(Records contained in a dataset)
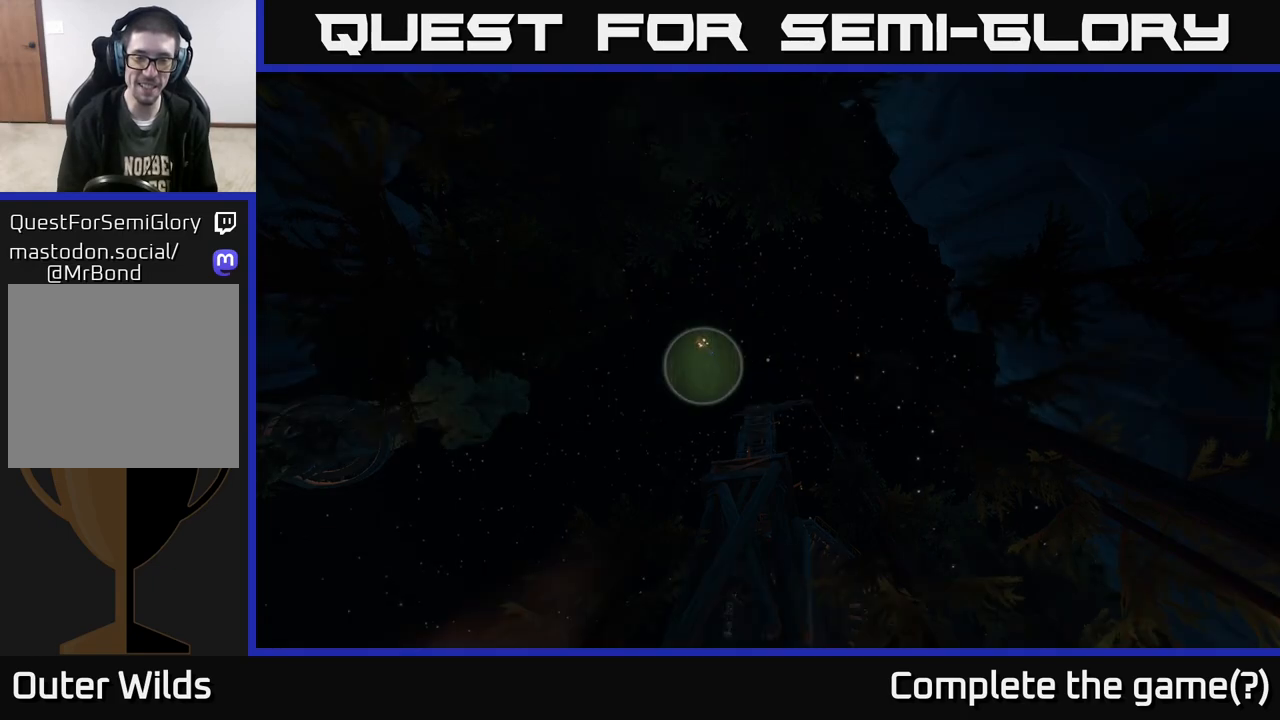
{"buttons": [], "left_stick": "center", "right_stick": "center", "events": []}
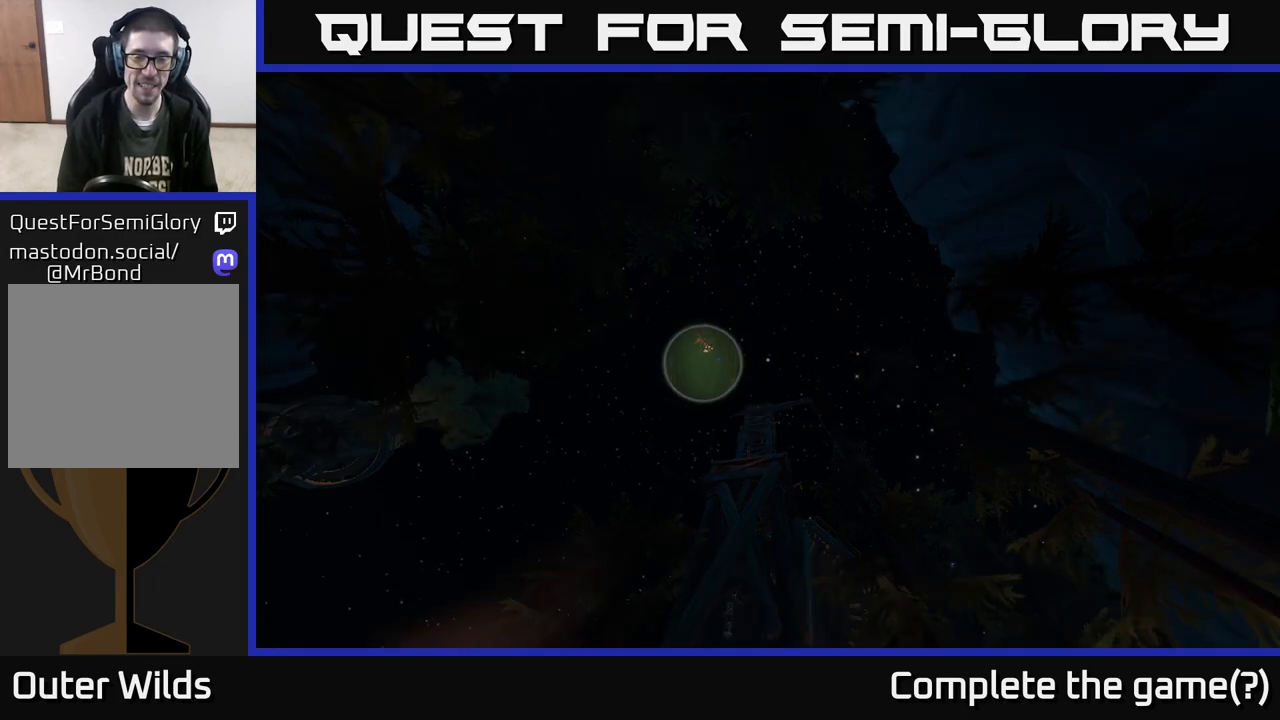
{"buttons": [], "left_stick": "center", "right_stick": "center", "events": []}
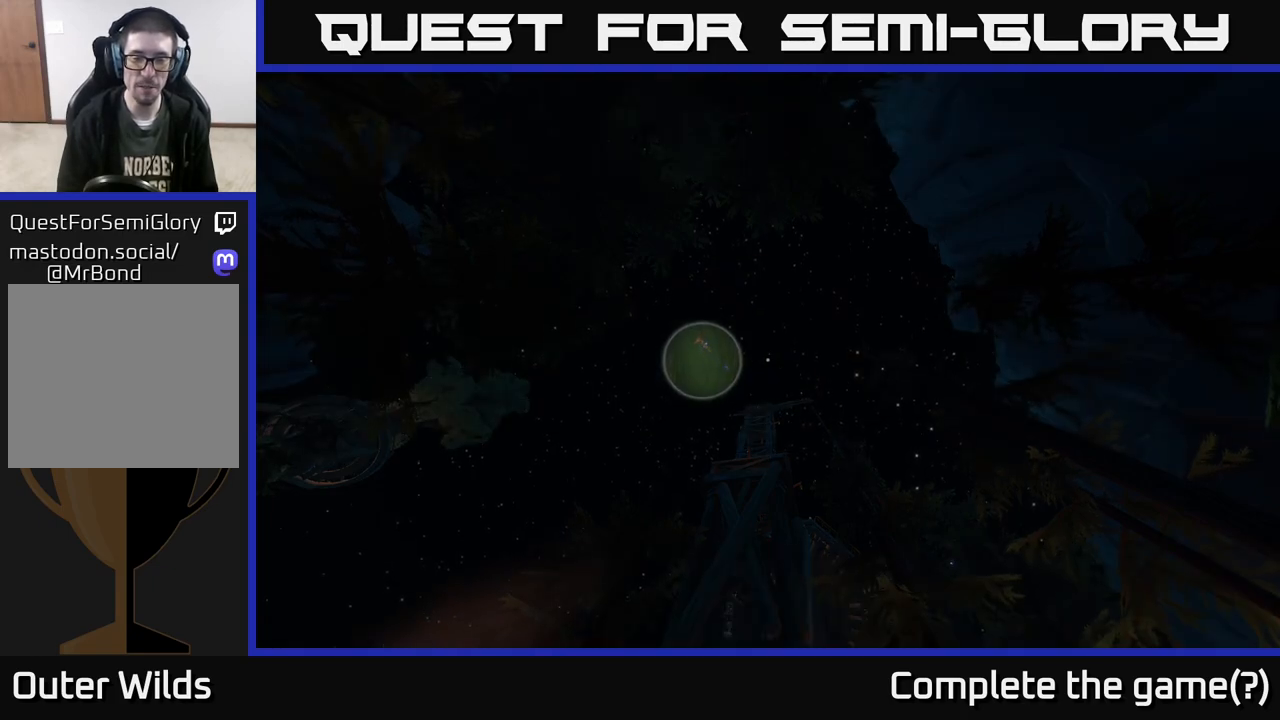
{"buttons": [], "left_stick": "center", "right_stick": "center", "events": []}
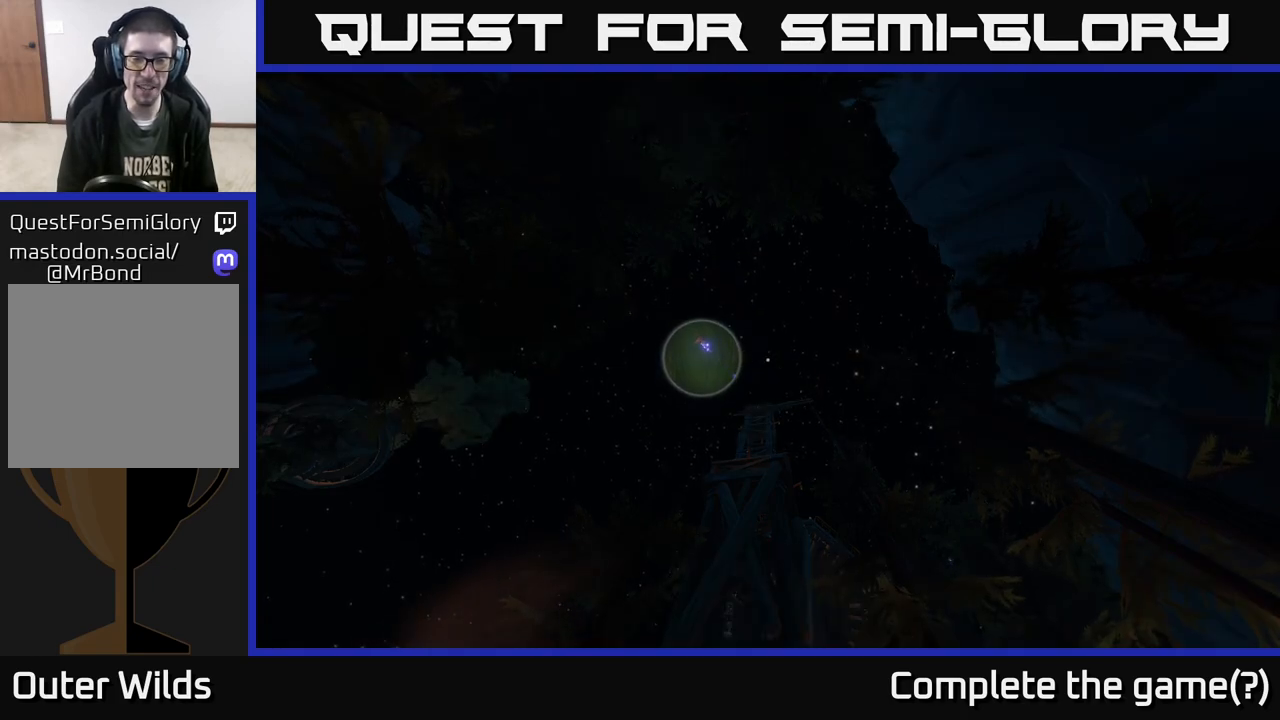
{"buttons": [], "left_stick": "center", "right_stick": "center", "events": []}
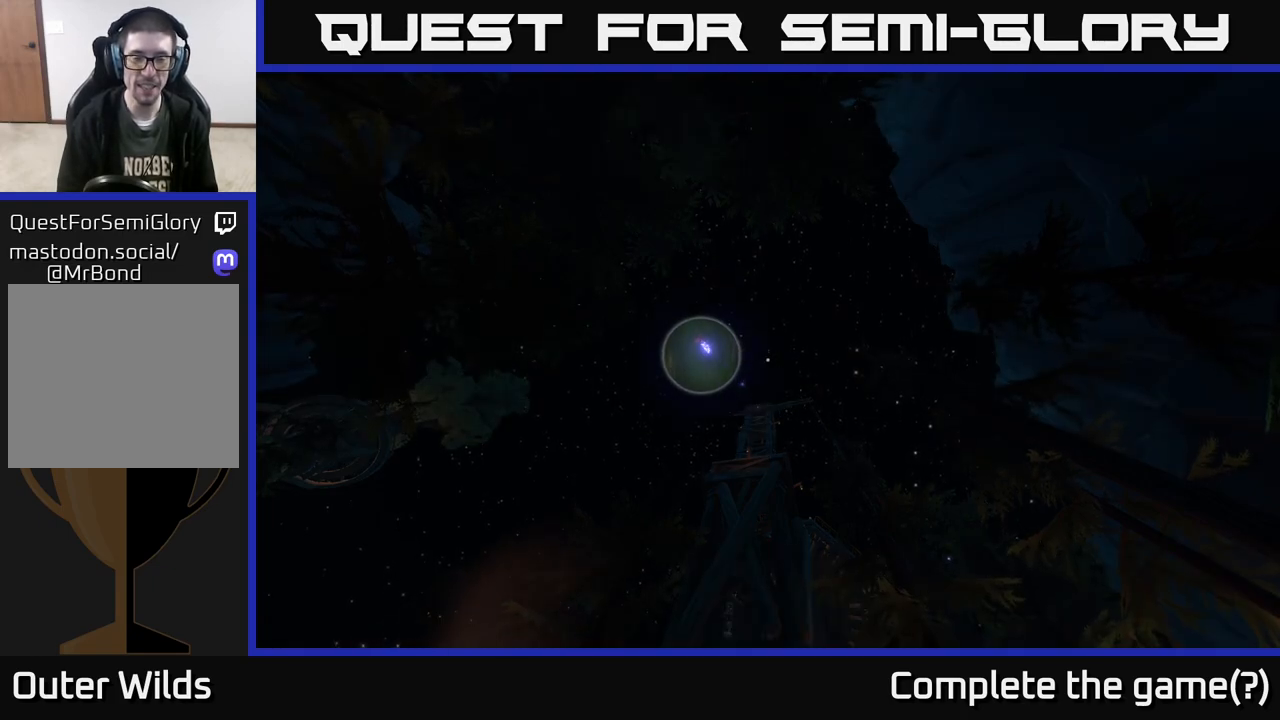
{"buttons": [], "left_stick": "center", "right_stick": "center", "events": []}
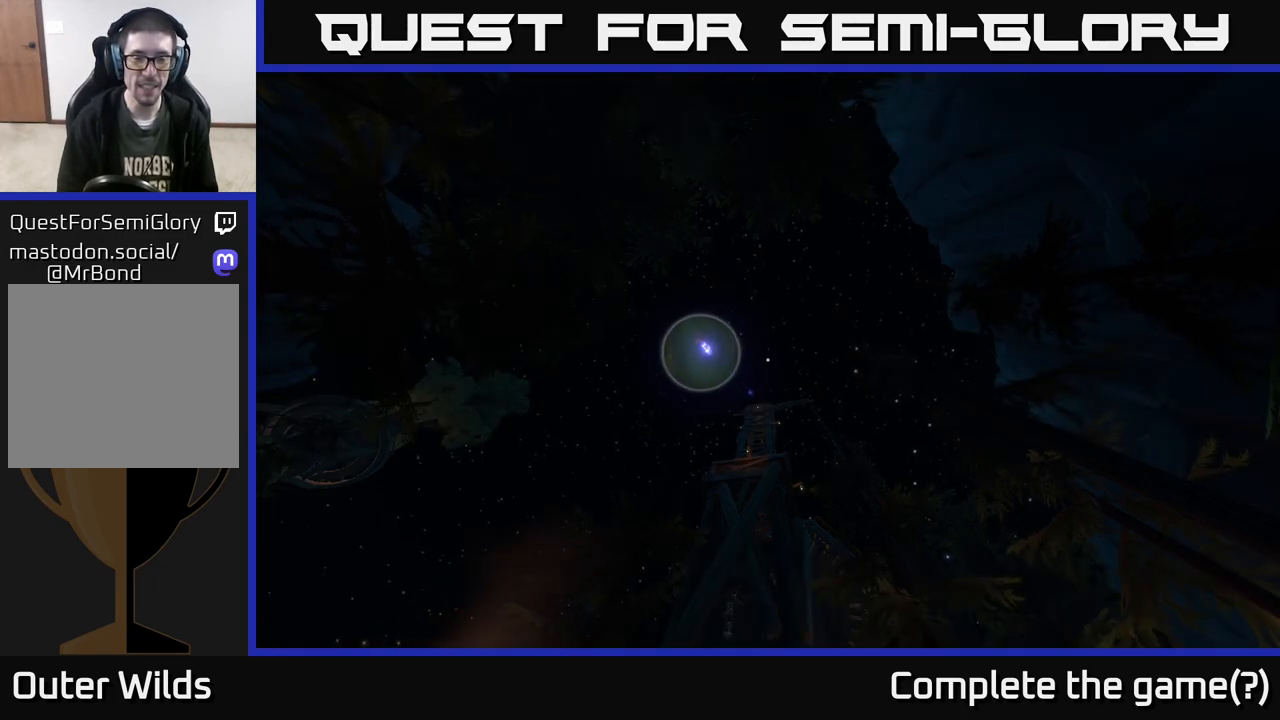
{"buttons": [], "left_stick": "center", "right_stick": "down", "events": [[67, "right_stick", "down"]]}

§ **Task brief**: When you repeat the data, keep it exact and drop every picture.

§ **Output of the task**:
{"buttons": [], "left_stick": "center", "right_stick": "center", "events": []}
{"buttons": [], "left_stick": "center", "right_stick": "center", "events": []}
{"buttons": [], "left_stick": "center", "right_stick": "center", "events": []}
{"buttons": [], "left_stick": "center", "right_stick": "center", "events": []}
{"buttons": [], "left_stick": "center", "right_stick": "center", "events": []}
{"buttons": [], "left_stick": "center", "right_stick": "down", "events": [[67, "right_stick", "down"]]}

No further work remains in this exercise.